Saved entries
----
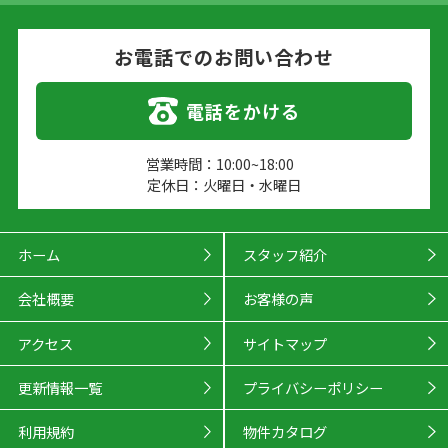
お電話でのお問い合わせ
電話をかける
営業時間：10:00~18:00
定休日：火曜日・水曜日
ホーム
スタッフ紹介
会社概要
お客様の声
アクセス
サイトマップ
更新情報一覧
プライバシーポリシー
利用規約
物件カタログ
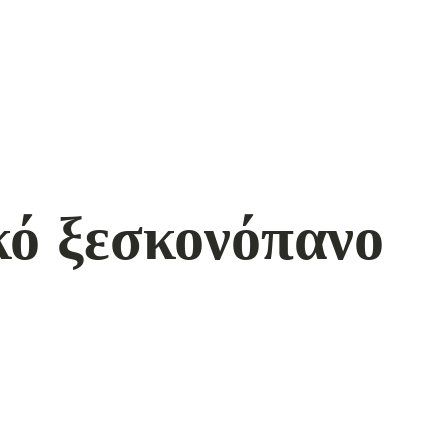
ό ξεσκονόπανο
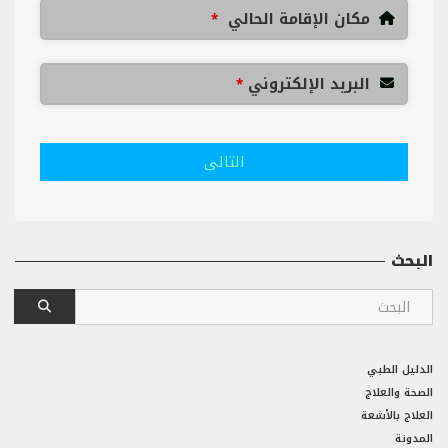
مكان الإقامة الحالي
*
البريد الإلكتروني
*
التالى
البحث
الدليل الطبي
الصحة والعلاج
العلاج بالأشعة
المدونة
----
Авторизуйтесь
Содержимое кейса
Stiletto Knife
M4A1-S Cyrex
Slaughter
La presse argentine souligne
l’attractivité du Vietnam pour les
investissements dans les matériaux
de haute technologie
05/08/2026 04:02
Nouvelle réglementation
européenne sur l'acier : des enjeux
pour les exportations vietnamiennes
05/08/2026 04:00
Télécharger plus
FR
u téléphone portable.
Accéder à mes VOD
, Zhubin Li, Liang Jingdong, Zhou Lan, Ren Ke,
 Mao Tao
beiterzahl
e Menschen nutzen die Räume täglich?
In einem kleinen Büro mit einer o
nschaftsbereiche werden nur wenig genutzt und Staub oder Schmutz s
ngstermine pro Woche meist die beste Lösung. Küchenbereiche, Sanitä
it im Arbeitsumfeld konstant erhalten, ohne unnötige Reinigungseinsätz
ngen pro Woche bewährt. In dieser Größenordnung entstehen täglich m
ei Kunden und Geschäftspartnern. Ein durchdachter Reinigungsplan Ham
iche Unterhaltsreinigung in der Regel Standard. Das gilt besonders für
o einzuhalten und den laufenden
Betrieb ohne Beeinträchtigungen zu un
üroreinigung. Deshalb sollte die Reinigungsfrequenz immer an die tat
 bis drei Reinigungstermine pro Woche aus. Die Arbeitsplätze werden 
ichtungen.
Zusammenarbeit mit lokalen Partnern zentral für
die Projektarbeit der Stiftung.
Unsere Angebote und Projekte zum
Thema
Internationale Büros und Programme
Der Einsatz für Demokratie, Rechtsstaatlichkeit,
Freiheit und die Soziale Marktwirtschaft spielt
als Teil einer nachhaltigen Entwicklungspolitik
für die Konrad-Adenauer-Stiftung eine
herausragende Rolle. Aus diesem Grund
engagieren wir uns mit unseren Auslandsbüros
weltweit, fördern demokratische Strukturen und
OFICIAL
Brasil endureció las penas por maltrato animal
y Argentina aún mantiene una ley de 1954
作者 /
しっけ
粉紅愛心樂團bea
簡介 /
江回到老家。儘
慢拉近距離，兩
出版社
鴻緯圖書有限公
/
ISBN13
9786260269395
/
----
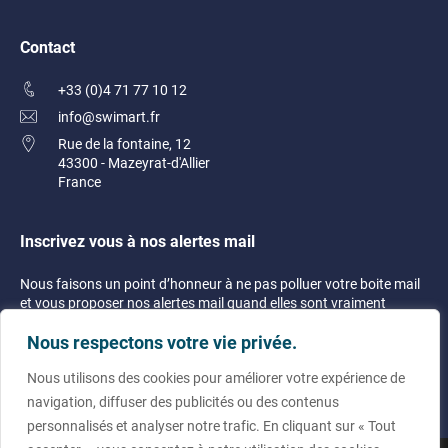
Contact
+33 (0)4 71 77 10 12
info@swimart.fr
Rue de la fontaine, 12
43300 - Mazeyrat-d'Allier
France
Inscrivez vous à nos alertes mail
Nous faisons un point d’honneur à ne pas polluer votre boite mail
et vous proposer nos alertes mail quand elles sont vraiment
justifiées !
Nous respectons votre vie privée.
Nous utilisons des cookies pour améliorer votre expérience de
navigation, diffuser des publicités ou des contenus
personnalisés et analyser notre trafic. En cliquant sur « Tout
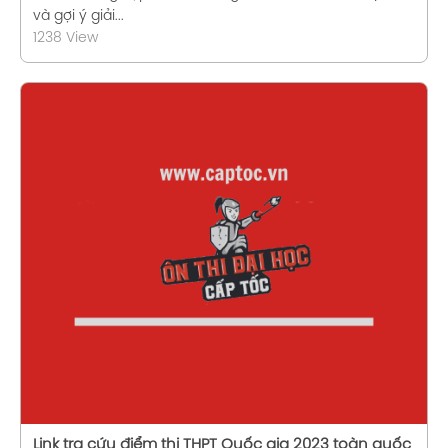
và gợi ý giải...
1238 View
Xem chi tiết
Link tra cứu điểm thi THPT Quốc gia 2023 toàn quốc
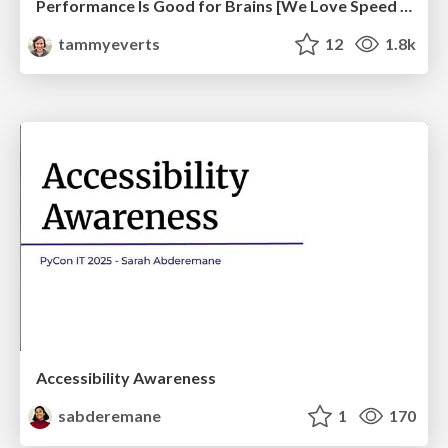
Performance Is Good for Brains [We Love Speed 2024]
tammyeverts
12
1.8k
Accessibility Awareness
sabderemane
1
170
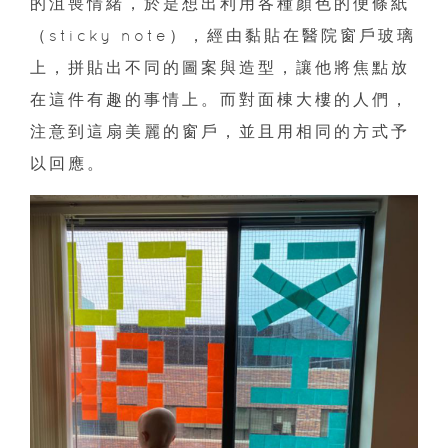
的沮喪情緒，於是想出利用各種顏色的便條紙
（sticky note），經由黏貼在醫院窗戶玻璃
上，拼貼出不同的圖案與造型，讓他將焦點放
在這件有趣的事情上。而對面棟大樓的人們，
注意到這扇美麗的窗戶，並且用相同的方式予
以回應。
----
#### WORK INSTRUCTIONS:
Indicate the number of lines in the data above that contain the string "werden", without any additional text.

#### REPLY:
2